Directive 1
In the Larry Yando interview, what role does Yando say Malvolio holds for Olivia?
Directive 2
Copy the Larry Yando interview from "CST: Larry, you’ve" to "a Shakespearean actor?", substituting "the theater" for "Chicago Shakespeare Theater".

Passage provided
↓↓↓

Larry Yando: Malvolio is somewhat of a Chief of Staff for Olivia, he’s the head of the “downstairs” household, really, and I believe that he’s in love with Olivia. He’s made fun of by the servants of the household, who prey on these true feelings he has for Olivia. But this is someone who doesn’t show emotions, who keeps everything bottled up. He is one of those people who’s not in touch with his feelings or doesn’t quite know how to deal with them, so is shut down. You couldn’t call them “villains,” but they’re the people we don’t like—icy, cold, distant, remote, and nasty. When those roles are written well, as Shakespeare does and this is a brilliant one, underneath there is pain, desperation, hurt, and need. All that is exposed throughout the course of the play, which is just a goldmine for an actor. It’s why I love those roles. You see a multi-faceted, exciting and ultimately sympathetic character, although most people think of him as the “Baddie” because he behaves badly. But Shakespeare shows us why and allows us to see what’s underneath.
CST: Is this a role that you’ve been drawn to in some particular way?
LY: I’m totally excited about doing it and even more so when I met Josie Rourke, the director. I feel like I’m getting to play all these malcontents. All these people, these damaged individuals—Prospero, Timon, Henry IV, Scrooge, even Scar in Lion King—they’re the most interesting people to me.
I’m lucky that a lot of times people offer me parts without auditioning because they’ve worked with me before. Josie didn’t know me, of course, because she hasn’t worked over here. And I’ve been auditioning long enough to know not to put too much weight on whether I’m going to get a part or not. I do my best, and whatever happens, happens. That’s how I went into the audition. But after spending 40 minutes sitting next to Josie—just my first impressions, how she spoke and how she listened to me—when I left I was nervous because all of the sudden I really wanted the part. We clicked, and she excites me. And that’s fun to me—the role and her, and the play.
CST: Larry, you’ve performed so many great roles over the years with Chicago Shakespeare Theater. Can you look back for a moment with us at some of the first productions that started your career really as a Shakespearean actor?

↑↑↑

Given entries
↓↓↓

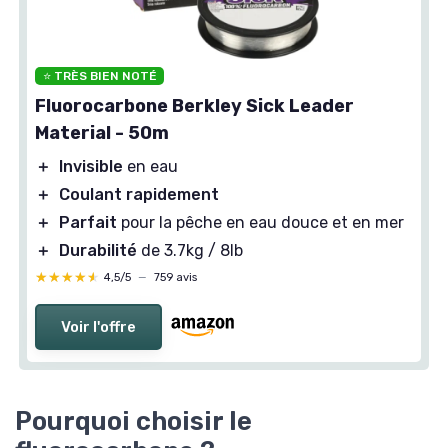
⭐ TRÈS BIEN NOTÉ
Fluorocarbone Berkley Sick Leader
Material - 50m
＋
Invisible
en eau
＋
Coulant rapidement
＋
Parfait
pour la pêche en eau douce et en mer
＋
Durabilité
de 3.7kg / 8lb
★★★★★
★★★★★
4,5/5
—
759 avis
Voir l'offre
Pourquoi choisir le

↑↑↑

Answer box 1
He is somewhat of a Chief of Staff for Olivia and the head of the "downstairs" household.

Answer box 2
CST: Larry, you’ve performed so many great roles over the years with the theater. Can you look back for a moment with us at some of the first productions that started your career really as a Shakespearean actor?